## [Исходный отрывок]
Тем временем жизнь вокруг стала меняться. Я замечал грозные приметы этих перемен, но не задумывался над ними. Прошёл процесс Промпартии. Газеты печатали карикатуры на инженеров в форменных фуражках с молоточками на одолыше (мой отец носил такую фуражку), развинчивающих рельсы перед идущим вперёд к социализму поездом с надписью "СССР" или творящих всякие другие пакости. Появилось новое слово - "вредители". Я был маленьким мальчиком и не знал тогда, что уже с 1927 года по всей стране идёт "важная государственная работа": ломается хребет старой русской инженерии, составлявшей славу и гордость страны. Отец вместо инженерской фуражки стал носить кепку (шляпы давно уже стали атрибутом презренной буржуазии). Много лет спустя в мамином старом хламе я нашёл красивую фуражку с бархатным околышем и скрещенными молоточком и разводным гаечным ключом. На старых фотографиях моего папы в этой фуражке видна ещё кокарда над этими молоточками. Кокарду сняли в 20-е годы, а в 1931-м и вся фуражка была отправлена в сундук "до лучших времён", которые так и не наступили1...

 


1 В 1946 году в Ангренском исправительно-трудовом лагере меня назначили ответственным за монтаж электрической части передвижной электростанции - энергопоезда, который был прислан из Америки в соответствии с программой помощи, оказываемой Советскому Союзу. Ответственным за монтаж турбины был высокий пожилой инженер, который поразил меня тем, что на моих глазах быстро рассчитал балку крана для монтажа, турбины и подобрал нужное сечение, не пользуясь ни справочниками, ни таблицами. Это была наглядная и убедительная демонстрация могущества инженерного знания. Инженером этим был Георгий Александрович Уваров, осуждённый в 1931 году по одному из многочисленных вредительских процессов, связанных с Промпартией, и благодаря своим знаниям и умению доживший в лагерях до конца сороковых годов.

## [Исходные данные]
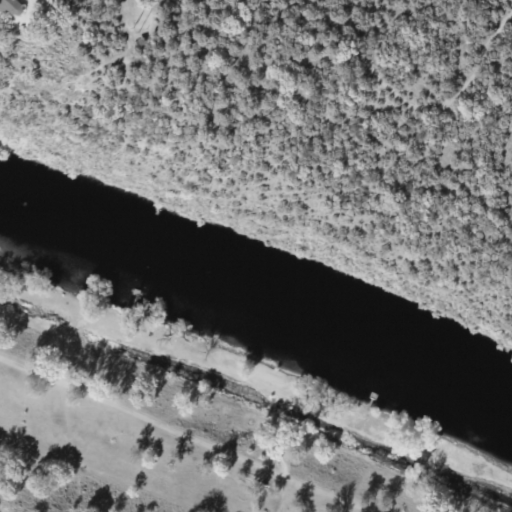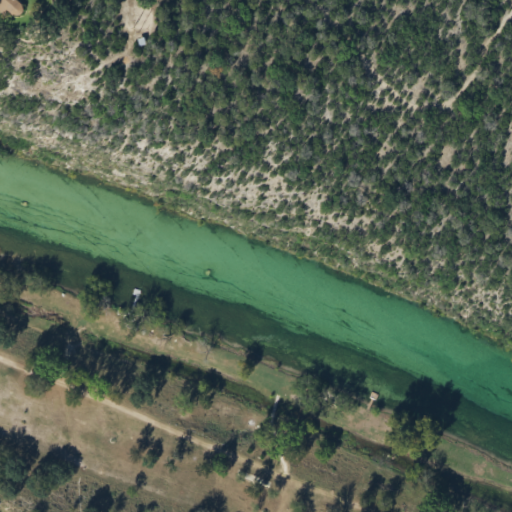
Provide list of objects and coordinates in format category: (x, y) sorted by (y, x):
building: (11, 10)
river: (258, 299)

## [Ваши задания]
[a] Переведите на английский язык это предложение из отрывка воспоминаний: «Я замечал грозные приметы этих перемен, но не задумывался над ними».
[b] Продолжите отрывок воспоминаний об отце-инженере и временах процесса Промпартии, начиная сразу после его последнего предложения.

## [Ответы по порядку]
[a] I noticed the ominous signs of these changes, but did not think about them.

[b]
- 39 -

Жить стало труднее, папиных заработков стало не хватать, моя мама устроилась на работу, и с нами стала жить домработница Катя. Была она деревенской девушкой, и однажды, подслушав разговор взрослых, я понял, что Кате каким-то чудом удалось убежать в город и избежать судьбы родителей и остальной семьи, которые были высланы. Я не очень понимал, что значит это слово, ясно было лишь, что они далеко и им плохо, а Катя рада быть с нами. Я был маленьким мальчиком и не знал, что идёт "важная государственная работа": ломается хребет крестьянства, кормильцев страны. В школе нас учили, что в деревне есть кулаки - буржуи и эксплуататоры и злейшие враги строительства новой и прекрасной жизни и что с ними ведется классовая борьба. Со славной и милой Катей, которую жалели мои родители, эти "кулаки" никак не вязались. Из её рассказов о своей семье было ясно, что они были хорошими, добрыми и работящими людьми. Я в эти дела не вдавался, и мы с Катей были добрыми друзьями, хотя, несмотря на все мои протесты, она упорно называла меня "паныч". Как я теперь понимаю, Катя была очень молоденькой девушкой. Она плакала иногда, тоскуя по своей семье, о которой каким-то образом узнала, что их послали в Караганду "на шахты". Переписываться с ними не разрешалось, но по вечерам, когда её рабочий день кончался, она писала длинные письма.

-  Кому ты пишешь, Катя? - спрашивала моя мама.

-  Да то ж моему мылому пысьмо, - отвечала Катя.

-  А где ж твой милый?

-  Да хиба ж я знаю? (Да разве я знаю?)

Когда письмо бывало закончено, Катя долго читала его, вздыхала и, закончив читать, комкала бумагу и бросала письмо в форточку.

- Пишло пысьмо до мылого! - смеялась Катя.

Катя влюблялась в милиционеров и обсуждала своих избранников с моей мамой:

- Якый вин гарный (какой он хороший) да весь чистый!

 

- 40 -

-  Давай я тебя с ним познакомлю, Катя, - говорила мама.

-  Та як?

-  Очень просто. Подойду к нему и скажу, что есть такая хорошая девушка Катя и он ей нравится, и может быть, ему интересно будет с ней познакомиться.

-  Та що вы, - махала рукой и краснела Катя, - та ныколы в свити (да никогда в жизни)!

Однажды нас разбудили взрывы. Звенели стёкла в окнах и посуда в буфете. Утром прибежала ходившая за покупками Катя.

-        Люды кажуть, цэркву взрывалы. Бежим, паныч, подывыться!

Мы побежали. На главной в Харькове Сумской улице, там, где соединялась с ней наша Рымарская, стоял огромный красавец храм. Сейчас храм был оцеплен временной оградой, вдоль которой ходили милиционеры. На тротуаре напротив храма стояла толпа. Взорванное здание церкви лежало уродливой грудой битого кирпича. Стройная высокая колокольня не хотела умирать. Как это могло произойти с кирпичной кладкой, я не понимаю, но вот какая картина запечатлелась в моей памяти: колокольня в результате взрыва изогнулась дугой так, что верхняя часть её была почти параллельна земле, а крест на покрывавшем колокольню куполе следовал этому изгибу, и верхушка креста смотрела вниз. В толпе плакали. Заплакала и Катя:

- Така ж гарна церква була, така ж вэлычэзна!

Колокольню ещё дважды взрывали, и я весь учебный год ходил в школу мимо груды кирпичных обломков.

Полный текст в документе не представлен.